◆ Saved data entries
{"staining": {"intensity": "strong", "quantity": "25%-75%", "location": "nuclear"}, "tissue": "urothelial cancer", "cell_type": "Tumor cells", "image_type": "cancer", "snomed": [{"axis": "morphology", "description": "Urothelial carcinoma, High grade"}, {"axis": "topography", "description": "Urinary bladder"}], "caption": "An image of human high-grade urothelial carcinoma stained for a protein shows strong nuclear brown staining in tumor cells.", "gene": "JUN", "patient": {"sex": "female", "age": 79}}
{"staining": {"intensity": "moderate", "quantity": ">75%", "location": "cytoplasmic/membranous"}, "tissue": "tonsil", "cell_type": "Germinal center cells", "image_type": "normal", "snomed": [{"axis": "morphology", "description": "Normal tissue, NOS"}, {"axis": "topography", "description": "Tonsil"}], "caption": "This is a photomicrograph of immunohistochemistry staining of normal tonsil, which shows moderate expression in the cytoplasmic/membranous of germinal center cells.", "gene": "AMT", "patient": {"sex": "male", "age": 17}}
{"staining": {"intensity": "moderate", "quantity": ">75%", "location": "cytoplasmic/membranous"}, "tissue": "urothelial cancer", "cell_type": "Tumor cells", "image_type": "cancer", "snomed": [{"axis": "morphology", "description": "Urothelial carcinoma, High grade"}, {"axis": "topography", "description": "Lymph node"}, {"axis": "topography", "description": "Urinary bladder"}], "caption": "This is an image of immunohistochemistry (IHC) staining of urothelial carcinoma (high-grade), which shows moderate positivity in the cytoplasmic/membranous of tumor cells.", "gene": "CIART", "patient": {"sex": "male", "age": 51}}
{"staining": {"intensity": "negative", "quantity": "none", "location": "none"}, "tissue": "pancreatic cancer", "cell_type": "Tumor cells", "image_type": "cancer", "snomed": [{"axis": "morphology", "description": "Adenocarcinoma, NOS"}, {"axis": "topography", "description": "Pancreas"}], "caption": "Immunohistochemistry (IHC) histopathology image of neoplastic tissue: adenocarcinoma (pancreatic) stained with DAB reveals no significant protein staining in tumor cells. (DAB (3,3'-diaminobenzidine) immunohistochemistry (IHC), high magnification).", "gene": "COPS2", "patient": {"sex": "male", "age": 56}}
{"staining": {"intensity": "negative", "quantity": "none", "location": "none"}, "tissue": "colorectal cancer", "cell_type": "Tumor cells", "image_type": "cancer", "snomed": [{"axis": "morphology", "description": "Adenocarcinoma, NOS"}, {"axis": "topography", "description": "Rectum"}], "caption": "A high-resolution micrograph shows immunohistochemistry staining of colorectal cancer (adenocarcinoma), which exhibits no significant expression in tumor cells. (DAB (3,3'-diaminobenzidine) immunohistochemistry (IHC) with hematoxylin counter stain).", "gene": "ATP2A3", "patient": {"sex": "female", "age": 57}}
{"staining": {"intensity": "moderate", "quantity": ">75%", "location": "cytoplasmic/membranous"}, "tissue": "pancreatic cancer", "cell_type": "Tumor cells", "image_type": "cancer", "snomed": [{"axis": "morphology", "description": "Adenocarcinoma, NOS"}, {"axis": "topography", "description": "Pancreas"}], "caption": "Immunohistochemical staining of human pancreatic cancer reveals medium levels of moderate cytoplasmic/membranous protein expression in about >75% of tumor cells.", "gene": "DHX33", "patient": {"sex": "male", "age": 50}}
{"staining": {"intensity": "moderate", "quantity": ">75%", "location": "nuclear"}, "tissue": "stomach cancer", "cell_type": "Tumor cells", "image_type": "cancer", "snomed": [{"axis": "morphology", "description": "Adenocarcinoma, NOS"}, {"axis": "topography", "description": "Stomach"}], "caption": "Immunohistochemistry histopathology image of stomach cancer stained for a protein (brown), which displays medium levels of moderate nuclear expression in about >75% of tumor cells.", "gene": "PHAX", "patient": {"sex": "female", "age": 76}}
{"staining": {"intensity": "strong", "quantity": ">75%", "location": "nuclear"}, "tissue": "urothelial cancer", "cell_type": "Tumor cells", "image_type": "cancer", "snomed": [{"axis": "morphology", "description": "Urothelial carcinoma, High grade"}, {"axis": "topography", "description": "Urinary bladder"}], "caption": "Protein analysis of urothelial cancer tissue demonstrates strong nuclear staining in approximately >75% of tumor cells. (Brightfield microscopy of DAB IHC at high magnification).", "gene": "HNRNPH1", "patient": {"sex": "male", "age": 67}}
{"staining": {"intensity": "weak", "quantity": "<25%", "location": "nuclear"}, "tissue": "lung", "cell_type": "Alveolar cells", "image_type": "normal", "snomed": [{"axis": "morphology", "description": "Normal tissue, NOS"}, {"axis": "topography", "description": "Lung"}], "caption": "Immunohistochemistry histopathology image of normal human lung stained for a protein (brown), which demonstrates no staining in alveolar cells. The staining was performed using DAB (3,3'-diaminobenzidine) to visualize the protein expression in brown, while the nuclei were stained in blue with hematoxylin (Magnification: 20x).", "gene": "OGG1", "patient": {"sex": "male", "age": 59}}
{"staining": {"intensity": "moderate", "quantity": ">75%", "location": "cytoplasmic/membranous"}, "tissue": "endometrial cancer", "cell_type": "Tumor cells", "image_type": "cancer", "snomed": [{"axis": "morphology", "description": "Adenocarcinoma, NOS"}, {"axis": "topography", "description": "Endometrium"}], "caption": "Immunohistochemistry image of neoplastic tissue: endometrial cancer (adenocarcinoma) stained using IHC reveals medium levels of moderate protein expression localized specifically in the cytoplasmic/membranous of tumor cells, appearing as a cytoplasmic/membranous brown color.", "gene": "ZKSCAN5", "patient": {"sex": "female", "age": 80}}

◆ Your goal
Only the lines of the data holding the string "pancreatic" are wanted; copy each of them.

◆ Solution to the exercise
{"staining": {"intensity": "negative", "quantity": "none", "location": "none"}, "tissue": "pancreatic cancer", "cell_type": "Tumor cells", "image_type": "cancer", "snomed": [{"axis": "morphology", "description": "Adenocarcinoma, NOS"}, {"axis": "topography", "description": "Pancreas"}], "caption": "Immunohistochemistry (IHC) histopathology image of neoplastic tissue: adenocarcinoma (pancreatic) stained with DAB reveals no significant protein staining in tumor cells. (DAB (3,3'-diaminobenzidine) immunohistochemistry (IHC), high magnification).", "gene": "COPS2", "patient": {"sex": "male", "age": 56}}
{"staining": {"intensity": "moderate", "quantity": ">75%", "location": "cytoplasmic/membranous"}, "tissue": "pancreatic cancer", "cell_type": "Tumor cells", "image_type": "cancer", "snomed": [{"axis": "morphology", "description": "Adenocarcinoma, NOS"}, {"axis": "topography", "description": "Pancreas"}], "caption": "Immunohistochemical staining of human pancreatic cancer reveals medium levels of moderate cytoplasmic/membranous protein expression in about >75% of tumor cells.", "gene": "DHX33", "patient": {"sex": "male", "age": 50}}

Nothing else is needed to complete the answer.